When thinking about ice baths -- the first thing that comes to mind is cold exposure for athletic performance and exercise recovery. But according to Rogan and Huberman, as well as Soeberg's study and others, regular users subjected to cold therapy will reap the health benefits in the form of adaptive hormesis, regulating hormones relating to sleep, regulating energy levels, mood maintenance, faster recovery after training and improved mental processing.

In a separate study, the health benefits go even deeper. Researchers from the Karolinska Institute in Sweden showed that cold exposure could inhibit the growth of cancerous cells in mice and humans. 

Researchers published their findings in the British weekly scientific journal Nature. Titled "Brown-fat-mediated tumour suppression by cold-altered global metabolism," they found that rodents with cancerous cells that were continuously exposed to very low temperatures, but above freezing, for 20 days, experienced an activation of their brown fat tissue, which burns energy rather than storing it, diminishing the tumors' energy supply.

"Similarly, cold exposure of tumour-bearing mice also markedly inhibited the growth rates of these tumour types," the study said. 

New Scientist explained more about the study:  

To eliminate the possibility that the tumour suppression was down to something other than the cold therapy, Cao [researcher Yihai Cao] and his team intervened in several ways. After surgically removing the cold-exposed mice's brown fat, or turning off the gene by which brown fat generates heat, tumour inhibition was absent.

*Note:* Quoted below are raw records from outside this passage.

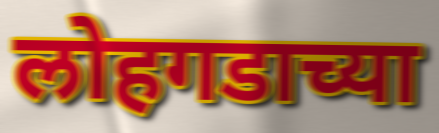
लोहगडाच्या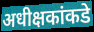
अधीक्षकांकडे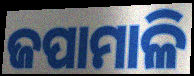
ଜପାମାଳିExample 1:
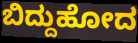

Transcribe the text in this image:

ಬಿದ್ದುಹೋದ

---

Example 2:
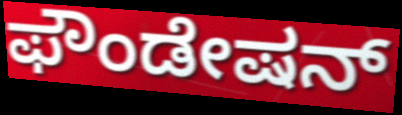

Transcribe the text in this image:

ಫೌಂಡೇಷನ್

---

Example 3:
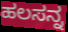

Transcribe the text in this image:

ಹಲಸನ್ನ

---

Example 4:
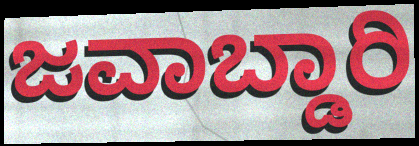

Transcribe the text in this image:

ಜವಾಬ್ಡಾರಿ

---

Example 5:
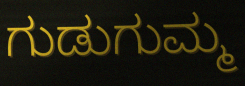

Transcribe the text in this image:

ಗುಡುಗುಮ್ಮ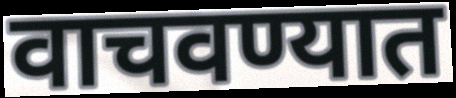
वाचवण्यातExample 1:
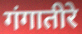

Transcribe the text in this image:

गंगातीरे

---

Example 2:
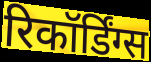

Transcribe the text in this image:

रिकॉर्डिंग्स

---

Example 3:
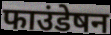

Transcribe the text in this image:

फाउंडेषन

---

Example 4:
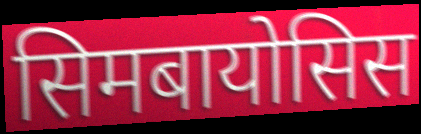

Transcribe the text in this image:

सिमबायोसिस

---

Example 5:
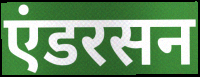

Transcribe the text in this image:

एंडरसनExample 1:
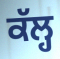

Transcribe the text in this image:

ਕੱਲ੍ਹ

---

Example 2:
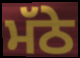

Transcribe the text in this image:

ਮੱਠੇ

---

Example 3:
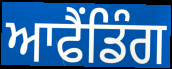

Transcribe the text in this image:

ਆਫੈਂਡਿੰਗ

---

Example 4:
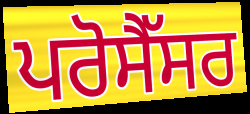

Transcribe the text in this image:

ਪਰੋਸੈੱਸਰ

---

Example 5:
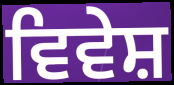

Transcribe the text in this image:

ਵਿਵੇਸ਼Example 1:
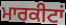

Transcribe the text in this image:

The inhibition was also absent when the mice were fed a high-glucose diet, suggesting that the tumours' growth was inhibited by a lack of glucose. The team also performed a genetic analysis on the cold-exposed tumours, finding a decrease in markers associated with glucose consumption.

Then in the second part of the experiment, researchers exposed a group of six healthy humans to 61°F for 2 to 6 hours for two weeks. What they found was similar to the mice. Volunteers' brown fat tissue was activated. 

A person with Hodgkin's lymphoma was continuously exposed to cold (72°F) for a week. The results also found brown fat became activated, and their tumors consumed less glucose over this period. 

A lot more research in cold exposure therapy needs to be performed. In the meantime, the trend of ice baths and even heat exposure in combination has gone viral on social media after Rogan's podcasts. 

... and Wim Hof, also known as 'The Iceman', has been leading the cold exposure movement for years.